Topics: public land rights, water and irrigation, electric power use, forfeiture of grants

Summary

Background

The United States sued the Kern River Company and others over a long canal right-of-way across a public forest reserve in California. The company obtained Secretary of the Interior approval of canal maps in 1899 and 1905 under laws that allowed rights of way mainly for irrigation. The canal was built in 1902–1904 and has been used only to generate and sell electric power, never for irrigation.

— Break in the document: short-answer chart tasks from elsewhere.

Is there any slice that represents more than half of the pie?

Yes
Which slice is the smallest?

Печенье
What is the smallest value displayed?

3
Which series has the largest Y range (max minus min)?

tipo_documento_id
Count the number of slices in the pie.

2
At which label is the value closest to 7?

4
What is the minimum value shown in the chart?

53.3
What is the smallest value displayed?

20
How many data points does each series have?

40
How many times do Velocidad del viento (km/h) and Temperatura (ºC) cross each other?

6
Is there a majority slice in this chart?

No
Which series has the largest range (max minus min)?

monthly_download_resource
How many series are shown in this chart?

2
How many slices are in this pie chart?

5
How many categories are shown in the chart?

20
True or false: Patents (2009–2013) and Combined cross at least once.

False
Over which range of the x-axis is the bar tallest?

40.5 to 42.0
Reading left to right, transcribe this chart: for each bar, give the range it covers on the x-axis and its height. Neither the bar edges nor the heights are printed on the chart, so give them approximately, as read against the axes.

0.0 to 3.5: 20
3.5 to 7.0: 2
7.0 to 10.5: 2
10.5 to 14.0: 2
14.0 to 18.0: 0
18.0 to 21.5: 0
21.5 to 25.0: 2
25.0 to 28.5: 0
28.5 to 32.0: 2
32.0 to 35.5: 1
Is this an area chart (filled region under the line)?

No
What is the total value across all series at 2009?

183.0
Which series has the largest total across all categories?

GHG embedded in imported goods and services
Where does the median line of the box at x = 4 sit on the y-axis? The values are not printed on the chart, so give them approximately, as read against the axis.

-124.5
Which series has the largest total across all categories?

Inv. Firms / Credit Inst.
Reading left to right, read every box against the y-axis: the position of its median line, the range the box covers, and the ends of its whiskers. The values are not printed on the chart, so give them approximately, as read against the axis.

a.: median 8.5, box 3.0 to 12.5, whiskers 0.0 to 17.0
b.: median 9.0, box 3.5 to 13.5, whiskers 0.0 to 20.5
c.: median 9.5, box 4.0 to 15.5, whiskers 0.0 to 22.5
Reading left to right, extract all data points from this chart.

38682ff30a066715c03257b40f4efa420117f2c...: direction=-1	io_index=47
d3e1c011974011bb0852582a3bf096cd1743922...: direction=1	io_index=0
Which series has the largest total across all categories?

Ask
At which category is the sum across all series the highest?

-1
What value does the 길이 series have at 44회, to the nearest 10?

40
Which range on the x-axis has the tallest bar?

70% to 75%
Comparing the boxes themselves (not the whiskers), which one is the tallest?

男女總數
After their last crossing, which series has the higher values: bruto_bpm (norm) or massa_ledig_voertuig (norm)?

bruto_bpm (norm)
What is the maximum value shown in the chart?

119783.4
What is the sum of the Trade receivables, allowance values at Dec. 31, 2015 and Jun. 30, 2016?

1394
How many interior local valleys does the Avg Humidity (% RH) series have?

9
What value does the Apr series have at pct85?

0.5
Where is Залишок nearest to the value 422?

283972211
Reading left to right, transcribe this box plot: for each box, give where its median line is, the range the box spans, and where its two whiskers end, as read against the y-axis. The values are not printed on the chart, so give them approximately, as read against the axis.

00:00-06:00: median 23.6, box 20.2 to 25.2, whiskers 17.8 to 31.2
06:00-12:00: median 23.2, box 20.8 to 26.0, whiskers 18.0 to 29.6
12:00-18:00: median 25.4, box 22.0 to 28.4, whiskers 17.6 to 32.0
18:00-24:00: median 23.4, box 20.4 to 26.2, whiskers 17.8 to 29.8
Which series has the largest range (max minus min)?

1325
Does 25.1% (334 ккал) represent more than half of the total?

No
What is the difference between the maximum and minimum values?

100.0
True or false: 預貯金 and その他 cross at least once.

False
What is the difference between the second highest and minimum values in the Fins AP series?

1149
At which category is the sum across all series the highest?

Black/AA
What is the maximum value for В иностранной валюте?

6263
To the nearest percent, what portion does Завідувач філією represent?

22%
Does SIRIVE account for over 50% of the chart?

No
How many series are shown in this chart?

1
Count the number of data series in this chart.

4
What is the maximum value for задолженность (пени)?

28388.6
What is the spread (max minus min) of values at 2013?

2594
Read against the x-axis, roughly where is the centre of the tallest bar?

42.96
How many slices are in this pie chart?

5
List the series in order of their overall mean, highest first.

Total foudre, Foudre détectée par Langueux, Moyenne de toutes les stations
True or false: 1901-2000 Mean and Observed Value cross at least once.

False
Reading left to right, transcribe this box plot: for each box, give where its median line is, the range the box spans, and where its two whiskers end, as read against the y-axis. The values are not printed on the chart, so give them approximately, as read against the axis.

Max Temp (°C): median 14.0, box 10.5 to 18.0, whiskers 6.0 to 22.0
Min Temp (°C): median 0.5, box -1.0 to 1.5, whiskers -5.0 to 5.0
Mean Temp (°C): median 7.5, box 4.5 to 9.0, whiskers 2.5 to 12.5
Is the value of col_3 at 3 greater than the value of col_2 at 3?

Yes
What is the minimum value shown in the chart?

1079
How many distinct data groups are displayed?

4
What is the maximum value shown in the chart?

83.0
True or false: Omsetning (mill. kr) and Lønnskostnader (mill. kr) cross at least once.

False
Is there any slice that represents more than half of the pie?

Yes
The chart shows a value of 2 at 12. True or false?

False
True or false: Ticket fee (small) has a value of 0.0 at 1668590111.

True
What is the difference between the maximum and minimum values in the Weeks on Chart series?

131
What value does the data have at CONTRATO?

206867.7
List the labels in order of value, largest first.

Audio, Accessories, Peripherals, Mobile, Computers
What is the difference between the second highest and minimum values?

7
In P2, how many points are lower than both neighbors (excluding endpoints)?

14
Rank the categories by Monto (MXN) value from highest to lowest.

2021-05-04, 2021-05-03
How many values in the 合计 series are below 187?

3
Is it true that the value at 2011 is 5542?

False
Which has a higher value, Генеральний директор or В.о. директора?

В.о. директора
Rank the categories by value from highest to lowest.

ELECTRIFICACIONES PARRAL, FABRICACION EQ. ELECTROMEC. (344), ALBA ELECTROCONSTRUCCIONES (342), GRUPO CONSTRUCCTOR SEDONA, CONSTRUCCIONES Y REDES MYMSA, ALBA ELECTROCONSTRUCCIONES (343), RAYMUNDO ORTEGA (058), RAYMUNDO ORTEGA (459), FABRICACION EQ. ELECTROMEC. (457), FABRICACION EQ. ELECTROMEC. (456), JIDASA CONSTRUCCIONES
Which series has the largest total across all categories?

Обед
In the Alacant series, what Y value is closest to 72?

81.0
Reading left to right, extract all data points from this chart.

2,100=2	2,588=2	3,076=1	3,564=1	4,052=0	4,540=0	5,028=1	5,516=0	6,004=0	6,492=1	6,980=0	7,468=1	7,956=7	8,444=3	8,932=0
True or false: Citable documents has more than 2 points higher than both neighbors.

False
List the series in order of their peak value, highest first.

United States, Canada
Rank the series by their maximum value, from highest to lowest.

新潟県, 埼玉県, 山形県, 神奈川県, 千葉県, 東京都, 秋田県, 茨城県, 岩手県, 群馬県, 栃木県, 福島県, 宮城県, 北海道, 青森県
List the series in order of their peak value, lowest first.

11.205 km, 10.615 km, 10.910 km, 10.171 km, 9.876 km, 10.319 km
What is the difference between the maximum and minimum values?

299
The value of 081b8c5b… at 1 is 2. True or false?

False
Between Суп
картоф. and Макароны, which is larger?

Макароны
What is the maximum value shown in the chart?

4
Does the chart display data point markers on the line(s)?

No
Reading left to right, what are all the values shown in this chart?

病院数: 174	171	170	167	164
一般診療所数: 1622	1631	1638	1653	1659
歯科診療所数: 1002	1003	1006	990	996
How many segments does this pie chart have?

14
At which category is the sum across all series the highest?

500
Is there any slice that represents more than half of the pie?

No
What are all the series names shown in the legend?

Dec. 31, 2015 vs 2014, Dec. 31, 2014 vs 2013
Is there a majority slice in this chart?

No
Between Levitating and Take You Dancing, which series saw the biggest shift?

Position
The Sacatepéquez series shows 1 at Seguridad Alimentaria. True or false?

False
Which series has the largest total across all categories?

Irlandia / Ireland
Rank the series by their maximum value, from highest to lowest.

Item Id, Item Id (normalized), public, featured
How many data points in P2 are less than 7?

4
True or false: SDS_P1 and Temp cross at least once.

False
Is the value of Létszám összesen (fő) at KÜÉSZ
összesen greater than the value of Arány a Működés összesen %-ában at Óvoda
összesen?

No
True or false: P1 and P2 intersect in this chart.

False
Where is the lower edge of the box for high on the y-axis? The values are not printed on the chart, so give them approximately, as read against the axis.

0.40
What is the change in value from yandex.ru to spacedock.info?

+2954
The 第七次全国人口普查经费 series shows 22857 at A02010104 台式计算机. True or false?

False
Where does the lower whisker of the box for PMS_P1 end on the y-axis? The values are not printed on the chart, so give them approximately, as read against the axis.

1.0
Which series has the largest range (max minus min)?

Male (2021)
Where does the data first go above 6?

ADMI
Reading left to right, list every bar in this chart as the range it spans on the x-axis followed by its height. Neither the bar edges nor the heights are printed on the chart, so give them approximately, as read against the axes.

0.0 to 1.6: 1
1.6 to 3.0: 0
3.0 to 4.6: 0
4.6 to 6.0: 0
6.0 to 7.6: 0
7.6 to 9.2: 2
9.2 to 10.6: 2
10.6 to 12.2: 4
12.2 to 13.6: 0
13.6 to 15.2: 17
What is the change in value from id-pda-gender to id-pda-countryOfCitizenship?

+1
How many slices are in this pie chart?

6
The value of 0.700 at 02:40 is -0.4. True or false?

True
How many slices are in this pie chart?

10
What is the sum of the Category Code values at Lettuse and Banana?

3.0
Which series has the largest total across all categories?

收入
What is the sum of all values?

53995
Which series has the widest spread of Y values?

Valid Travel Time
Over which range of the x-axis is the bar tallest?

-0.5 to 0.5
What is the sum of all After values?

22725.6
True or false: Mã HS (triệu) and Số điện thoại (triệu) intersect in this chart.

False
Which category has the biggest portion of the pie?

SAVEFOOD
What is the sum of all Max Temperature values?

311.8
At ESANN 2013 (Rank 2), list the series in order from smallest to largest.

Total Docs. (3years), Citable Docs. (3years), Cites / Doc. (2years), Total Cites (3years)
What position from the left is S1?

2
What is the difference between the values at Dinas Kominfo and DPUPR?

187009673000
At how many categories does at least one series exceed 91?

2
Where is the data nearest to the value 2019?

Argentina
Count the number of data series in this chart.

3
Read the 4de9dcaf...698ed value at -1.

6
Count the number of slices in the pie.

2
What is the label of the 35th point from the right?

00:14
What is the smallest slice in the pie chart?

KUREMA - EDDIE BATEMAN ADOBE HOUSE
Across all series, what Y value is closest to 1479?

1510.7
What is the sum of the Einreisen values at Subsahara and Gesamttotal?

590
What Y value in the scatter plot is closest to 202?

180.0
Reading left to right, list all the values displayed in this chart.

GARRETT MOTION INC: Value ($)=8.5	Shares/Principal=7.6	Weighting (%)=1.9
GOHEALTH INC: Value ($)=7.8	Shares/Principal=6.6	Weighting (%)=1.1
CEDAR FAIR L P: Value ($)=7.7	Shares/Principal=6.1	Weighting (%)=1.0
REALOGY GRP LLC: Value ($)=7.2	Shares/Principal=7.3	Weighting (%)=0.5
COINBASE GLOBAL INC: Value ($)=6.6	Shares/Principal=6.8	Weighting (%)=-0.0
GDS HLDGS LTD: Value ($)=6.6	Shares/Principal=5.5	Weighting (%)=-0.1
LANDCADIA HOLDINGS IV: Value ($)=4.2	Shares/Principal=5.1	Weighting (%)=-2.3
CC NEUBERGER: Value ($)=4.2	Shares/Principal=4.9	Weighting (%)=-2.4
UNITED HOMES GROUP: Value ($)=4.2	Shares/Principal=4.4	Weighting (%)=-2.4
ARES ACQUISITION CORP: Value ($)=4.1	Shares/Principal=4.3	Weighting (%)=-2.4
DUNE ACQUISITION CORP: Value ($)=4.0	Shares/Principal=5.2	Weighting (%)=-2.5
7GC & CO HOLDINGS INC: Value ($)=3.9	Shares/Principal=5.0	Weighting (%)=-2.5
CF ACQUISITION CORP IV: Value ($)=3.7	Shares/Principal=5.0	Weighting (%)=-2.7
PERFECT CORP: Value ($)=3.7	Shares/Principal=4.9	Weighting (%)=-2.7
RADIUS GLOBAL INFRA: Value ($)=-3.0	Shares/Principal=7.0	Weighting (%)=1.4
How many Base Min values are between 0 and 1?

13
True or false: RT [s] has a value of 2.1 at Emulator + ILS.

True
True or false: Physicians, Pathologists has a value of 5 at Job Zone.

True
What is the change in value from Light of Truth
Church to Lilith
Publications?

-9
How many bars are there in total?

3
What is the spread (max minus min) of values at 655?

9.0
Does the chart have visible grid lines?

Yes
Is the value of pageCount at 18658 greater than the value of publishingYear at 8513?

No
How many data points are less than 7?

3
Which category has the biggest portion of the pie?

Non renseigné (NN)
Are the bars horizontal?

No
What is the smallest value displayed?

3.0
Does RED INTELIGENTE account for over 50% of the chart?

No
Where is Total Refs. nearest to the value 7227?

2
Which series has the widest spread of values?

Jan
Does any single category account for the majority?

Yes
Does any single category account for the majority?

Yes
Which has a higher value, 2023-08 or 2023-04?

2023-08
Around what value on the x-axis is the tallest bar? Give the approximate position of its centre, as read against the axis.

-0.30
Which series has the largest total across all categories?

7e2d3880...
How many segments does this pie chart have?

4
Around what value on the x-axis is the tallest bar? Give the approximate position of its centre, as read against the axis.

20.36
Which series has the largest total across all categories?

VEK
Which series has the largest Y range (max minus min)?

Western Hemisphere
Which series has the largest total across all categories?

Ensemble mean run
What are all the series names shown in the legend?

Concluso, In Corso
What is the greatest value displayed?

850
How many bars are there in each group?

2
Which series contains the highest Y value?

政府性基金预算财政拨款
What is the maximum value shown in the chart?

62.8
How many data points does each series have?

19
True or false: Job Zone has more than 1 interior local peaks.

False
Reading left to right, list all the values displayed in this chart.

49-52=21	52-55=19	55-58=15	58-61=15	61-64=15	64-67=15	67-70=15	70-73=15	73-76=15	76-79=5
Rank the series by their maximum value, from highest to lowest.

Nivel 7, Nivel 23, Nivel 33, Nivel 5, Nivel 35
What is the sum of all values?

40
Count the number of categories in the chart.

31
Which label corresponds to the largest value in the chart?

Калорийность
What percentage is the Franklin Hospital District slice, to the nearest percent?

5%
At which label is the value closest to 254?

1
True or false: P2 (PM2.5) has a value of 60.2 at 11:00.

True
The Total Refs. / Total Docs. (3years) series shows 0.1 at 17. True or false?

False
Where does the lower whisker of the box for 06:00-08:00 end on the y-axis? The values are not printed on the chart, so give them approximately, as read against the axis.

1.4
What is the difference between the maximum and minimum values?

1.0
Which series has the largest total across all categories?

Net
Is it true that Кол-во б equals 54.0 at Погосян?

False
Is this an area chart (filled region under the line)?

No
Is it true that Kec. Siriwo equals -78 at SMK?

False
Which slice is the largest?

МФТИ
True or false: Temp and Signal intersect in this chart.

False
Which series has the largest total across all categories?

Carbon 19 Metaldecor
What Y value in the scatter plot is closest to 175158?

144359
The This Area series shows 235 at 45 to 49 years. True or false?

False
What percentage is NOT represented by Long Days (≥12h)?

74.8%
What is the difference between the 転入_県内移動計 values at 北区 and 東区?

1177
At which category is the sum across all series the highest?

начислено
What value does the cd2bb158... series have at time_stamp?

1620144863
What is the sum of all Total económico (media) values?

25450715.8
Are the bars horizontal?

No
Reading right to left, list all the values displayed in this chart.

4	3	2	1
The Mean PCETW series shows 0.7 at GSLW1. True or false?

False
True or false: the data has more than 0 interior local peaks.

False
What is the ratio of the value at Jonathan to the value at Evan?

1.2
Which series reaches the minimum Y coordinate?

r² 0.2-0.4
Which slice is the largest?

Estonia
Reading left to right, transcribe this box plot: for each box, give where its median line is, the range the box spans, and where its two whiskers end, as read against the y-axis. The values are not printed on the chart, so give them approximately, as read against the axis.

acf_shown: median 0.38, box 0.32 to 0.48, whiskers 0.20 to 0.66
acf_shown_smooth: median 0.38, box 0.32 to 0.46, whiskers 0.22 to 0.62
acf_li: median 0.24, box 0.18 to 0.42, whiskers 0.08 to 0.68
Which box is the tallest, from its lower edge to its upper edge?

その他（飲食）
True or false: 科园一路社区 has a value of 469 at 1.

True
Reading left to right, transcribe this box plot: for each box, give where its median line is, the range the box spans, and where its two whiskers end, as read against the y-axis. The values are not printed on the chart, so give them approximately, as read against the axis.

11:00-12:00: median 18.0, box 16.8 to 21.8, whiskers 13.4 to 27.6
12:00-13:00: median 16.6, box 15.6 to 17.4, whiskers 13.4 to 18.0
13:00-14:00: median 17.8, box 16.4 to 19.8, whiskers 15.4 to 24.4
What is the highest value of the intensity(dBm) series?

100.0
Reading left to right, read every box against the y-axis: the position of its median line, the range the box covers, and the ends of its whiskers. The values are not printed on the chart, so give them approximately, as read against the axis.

The Government asked the court to cancel the approvals for fraud or to enforce forfeiture because the grant required irrigation as the main use.

Reasoning

The Court examined the 1891 and 1898 statutes and the Secretary’s long-standing interpretation that irrigation must be the primary purpose, with power or other public uses only allowed as secondary. The grant was held to be a limited fee that reverts to the United States if the grantee stops using it for irrigation. The agreed facts showed the canal was never used for irrigation and that the company was effectively and permanently precluded from irrigating. The Court therefore concluded the condition was broken and impossible to perform and that the United States could enforce forfeiture in equity. The Court directed a decree enforcing forfeiture and enjoined continued use unless the holders obtained a lawful power permit.

Real world impact

Land or water rights granted under the irrigation-specific law can be lost when they are used solely for other purposes and irrigation is impossible. Companies relying on irrigation grants to run power businesses must obtain proper permits under the separate power statutes or risk losing their rights-of-way.